Ainsi, tout est une question d’indicateur, et la France pourrait tout à fait maintenir une activité touristique importante (5% de l’emploi total du pays à l’heure actuelle[15]) tout en se décarbonant ; cela vaut bien une médaille.
Est-ce que les Français sont de grands voyageurs ?
Les Français·es sont des globe-trotteurs : plus d’un voyage sur cinq a lieu à plus de 500 km de chez eux, et la part des voyages longs va en augmentant. Pour preuve, les voyages à plus de 900 km ont augmenté de 68 % entre 2008 et 2019, tandis que ceux de moins de 200 km ont réduit de 10 %[16] dans le même temps !

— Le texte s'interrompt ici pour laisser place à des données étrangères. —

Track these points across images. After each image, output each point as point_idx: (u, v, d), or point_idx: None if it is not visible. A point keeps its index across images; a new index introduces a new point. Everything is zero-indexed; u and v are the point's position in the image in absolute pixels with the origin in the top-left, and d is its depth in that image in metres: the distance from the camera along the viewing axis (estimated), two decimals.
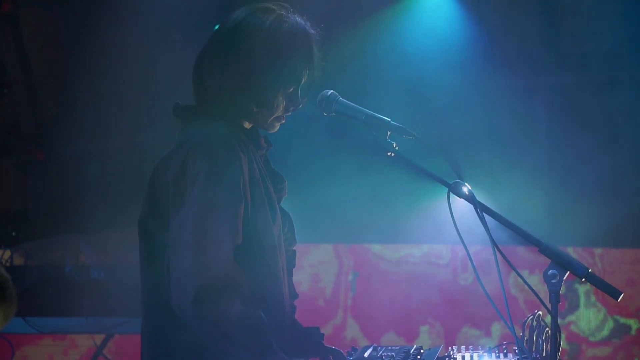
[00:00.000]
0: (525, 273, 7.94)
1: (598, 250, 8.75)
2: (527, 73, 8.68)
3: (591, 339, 8.63)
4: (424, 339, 8.70)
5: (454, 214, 3.07)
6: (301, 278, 8.34)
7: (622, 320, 8.51)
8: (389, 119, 3.15)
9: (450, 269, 8.76)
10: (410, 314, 8.74)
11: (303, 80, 3.23)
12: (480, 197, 3.05)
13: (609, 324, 8.50)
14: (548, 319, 3.09)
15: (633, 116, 8.56)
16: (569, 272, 2.87)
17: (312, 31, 3.26)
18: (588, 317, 8.49)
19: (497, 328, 8.82)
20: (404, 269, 8.82)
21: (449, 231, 3.02)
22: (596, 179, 8.64)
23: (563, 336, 3.06)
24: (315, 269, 8.65)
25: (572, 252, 8.75)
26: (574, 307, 8.44)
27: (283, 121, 3.28)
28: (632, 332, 8.57)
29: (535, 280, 7.59)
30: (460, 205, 3.07)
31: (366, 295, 8.77)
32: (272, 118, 3.23)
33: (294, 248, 3.32)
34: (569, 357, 8.50)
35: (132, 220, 3.87)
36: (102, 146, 8.60)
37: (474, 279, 8.52)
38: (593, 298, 8.43)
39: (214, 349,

Cette augmentation des voyages longs est notamment tractée par l’afflux des voyages vers étranger et les DOM qui ont augmenté de 28 %[17] sur la même période, permis par un recours accru à l’aviation. Entre 2008 et 2019, alors que le nombre de voyages en train a diminué de 15 %[18], le nombre de voyages en avion a augmenté de 71 %[19]. Les Français·es voyagent 3 fois plus en avion que la moyenne mondiale, et alors qu’ils représentaient moins de 1 % de la population mondiale[20] en 2018, ils ont réalisé 2,6 % des passagers.kilomètres parcourus dans le monde en avion cette année-là[21] ! Un chiffre qui cache néanmoins une disparité sociale car seulement un tiers des habitants de l’Hexagone prend l’avion dans l’année[22] et que plus simplement seulement une petite majorité des Français (60%) ont l’occasion de partir en vacances[23].